Take the data below and extract the lines from the one with "#### 胃反呕者，大半夏汤主之。" to the one with "这个时候并不是吴茱萸汤证，吴", inclusive, exactly as written.

[Records to process — start]

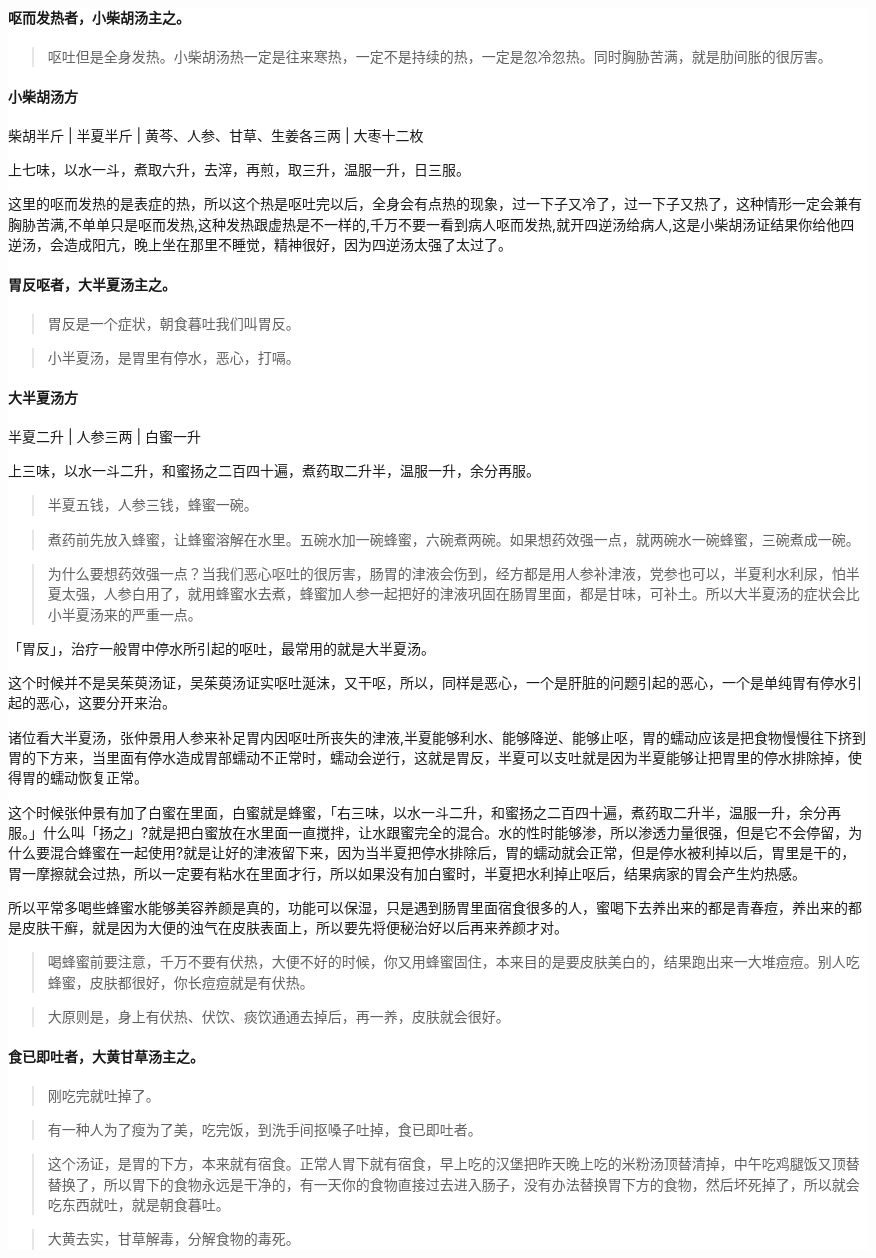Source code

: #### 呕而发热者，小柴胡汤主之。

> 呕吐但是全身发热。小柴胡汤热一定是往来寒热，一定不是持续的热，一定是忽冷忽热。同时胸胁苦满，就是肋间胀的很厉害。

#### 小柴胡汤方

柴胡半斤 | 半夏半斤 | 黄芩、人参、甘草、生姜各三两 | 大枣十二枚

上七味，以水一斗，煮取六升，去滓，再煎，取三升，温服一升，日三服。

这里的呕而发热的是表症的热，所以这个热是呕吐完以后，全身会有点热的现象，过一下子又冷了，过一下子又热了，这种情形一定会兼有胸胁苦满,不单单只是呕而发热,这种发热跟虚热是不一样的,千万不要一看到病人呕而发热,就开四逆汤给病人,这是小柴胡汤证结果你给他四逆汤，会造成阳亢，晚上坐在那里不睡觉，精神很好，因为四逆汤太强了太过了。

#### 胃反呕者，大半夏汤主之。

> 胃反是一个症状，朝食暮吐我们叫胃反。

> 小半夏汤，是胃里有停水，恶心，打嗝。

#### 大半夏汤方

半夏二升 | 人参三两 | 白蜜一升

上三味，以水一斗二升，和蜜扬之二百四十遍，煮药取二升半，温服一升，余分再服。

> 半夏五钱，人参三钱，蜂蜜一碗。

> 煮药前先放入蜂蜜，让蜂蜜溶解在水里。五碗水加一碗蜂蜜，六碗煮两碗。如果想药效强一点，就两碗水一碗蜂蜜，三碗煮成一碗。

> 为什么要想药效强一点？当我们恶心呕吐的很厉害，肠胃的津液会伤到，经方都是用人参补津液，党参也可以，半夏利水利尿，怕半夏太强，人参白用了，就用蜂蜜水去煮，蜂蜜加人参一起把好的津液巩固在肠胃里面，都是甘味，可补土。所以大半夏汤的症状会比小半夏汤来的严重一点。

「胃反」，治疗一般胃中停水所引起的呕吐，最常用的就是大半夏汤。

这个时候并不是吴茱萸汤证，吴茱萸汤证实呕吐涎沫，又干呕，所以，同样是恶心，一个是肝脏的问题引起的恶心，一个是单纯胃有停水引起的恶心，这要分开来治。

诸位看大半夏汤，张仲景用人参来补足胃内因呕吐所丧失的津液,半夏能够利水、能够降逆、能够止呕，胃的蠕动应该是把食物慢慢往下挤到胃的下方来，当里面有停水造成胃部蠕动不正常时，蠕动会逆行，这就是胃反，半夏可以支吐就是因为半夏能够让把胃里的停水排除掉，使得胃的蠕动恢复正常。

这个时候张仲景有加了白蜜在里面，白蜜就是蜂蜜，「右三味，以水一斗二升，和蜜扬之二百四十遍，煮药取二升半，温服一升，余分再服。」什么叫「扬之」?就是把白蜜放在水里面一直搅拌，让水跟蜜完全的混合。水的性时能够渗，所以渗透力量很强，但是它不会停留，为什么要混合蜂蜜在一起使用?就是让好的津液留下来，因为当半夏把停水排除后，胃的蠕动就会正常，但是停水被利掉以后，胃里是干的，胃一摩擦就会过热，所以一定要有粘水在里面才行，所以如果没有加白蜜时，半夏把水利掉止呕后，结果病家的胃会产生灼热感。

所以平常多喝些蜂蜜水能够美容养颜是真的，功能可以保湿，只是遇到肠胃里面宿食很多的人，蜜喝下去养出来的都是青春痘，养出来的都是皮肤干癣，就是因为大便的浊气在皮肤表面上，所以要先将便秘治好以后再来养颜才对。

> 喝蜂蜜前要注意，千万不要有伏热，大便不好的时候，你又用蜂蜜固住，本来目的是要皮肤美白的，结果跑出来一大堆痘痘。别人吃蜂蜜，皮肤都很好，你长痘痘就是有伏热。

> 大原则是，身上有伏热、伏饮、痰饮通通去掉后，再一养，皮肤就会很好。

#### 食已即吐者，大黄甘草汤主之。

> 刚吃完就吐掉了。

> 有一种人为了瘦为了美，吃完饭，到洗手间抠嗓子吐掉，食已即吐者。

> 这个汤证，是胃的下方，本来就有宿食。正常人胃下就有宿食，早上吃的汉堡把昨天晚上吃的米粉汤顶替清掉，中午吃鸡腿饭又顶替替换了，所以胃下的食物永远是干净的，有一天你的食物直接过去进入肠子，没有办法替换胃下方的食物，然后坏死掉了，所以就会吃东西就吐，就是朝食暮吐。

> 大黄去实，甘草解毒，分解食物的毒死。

[Records to process — finish]
[Records to process — start]

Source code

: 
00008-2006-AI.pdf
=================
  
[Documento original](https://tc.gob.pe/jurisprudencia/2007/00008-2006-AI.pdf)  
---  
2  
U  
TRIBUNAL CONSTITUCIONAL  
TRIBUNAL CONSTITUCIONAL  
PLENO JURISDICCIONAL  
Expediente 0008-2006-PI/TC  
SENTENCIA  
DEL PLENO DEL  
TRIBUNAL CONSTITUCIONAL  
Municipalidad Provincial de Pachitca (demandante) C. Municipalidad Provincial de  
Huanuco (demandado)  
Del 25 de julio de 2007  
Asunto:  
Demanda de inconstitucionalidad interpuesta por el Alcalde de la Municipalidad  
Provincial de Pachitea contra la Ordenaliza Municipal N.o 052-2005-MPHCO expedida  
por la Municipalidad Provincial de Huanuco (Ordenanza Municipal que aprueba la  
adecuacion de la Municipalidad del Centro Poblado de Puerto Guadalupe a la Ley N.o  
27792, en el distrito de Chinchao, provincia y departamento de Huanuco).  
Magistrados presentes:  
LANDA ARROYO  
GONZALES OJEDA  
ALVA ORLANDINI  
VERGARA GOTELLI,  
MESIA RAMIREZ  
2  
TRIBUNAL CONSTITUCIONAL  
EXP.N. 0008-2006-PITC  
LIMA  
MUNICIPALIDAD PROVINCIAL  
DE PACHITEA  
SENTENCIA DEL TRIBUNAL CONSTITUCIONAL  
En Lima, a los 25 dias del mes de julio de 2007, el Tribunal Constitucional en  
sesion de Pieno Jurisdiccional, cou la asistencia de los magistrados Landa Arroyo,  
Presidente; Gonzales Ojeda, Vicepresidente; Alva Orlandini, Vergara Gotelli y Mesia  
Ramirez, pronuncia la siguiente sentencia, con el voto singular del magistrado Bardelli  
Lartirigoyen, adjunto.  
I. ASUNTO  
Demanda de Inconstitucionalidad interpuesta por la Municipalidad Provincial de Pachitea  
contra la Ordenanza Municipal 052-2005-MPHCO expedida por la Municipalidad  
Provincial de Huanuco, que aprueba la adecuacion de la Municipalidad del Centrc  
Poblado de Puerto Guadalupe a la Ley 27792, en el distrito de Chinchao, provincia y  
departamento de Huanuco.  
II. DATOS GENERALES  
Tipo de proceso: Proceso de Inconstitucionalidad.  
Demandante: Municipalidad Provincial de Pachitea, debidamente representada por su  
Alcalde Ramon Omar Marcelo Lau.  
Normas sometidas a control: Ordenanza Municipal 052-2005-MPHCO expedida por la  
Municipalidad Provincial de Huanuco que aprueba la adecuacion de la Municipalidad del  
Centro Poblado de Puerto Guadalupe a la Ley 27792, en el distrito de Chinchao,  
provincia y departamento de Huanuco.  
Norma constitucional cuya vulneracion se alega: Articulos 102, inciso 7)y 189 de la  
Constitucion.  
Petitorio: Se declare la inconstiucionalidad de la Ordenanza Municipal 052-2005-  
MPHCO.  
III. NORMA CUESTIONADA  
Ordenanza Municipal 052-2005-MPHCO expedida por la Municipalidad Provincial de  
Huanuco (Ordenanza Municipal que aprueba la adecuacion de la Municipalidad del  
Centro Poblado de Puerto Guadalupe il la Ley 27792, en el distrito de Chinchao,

[Records to process — finish]

■ **Answer below**:
#### 胃反呕者，大半夏汤主之。

> 胃反是一个症状，朝食暮吐我们叫胃反。

> 小半夏汤，是胃里有停水，恶心，打嗝。

#### 大半夏汤方

半夏二升 | 人参三两 | 白蜜一升

上三味，以水一斗二升，和蜜扬之二百四十遍，煮药取二升半，温服一升，余分再服。

> 半夏五钱，人参三钱，蜂蜜一碗。

> 煮药前先放入蜂蜜，让蜂蜜溶解在水里。五碗水加一碗蜂蜜，六碗煮两碗。如果想药效强一点，就两碗水一碗蜂蜜，三碗煮成一碗。

> 为什么要想药效强一点？当我们恶心呕吐的很厉害，肠胃的津液会伤到，经方都是用人参补津液，党参也可以，半夏利水利尿，怕半夏太强，人参白用了，就用蜂蜜水去煮，蜂蜜加人参一起把好的津液巩固在肠胃里面，都是甘味，可补土。所以大半夏汤的症状会比小半夏汤来的严重一点。

「胃反」，治疗一般胃中停水所引起的呕吐，最常用的就是大半夏汤。

这个时候并不是吴茱萸汤证，吴茱萸汤证实呕吐涎沫，又干呕，所以，同样是恶心，一个是肝脏的问题引起的恶心，一个是单纯胃有停水引起的恶心，这要分开来治。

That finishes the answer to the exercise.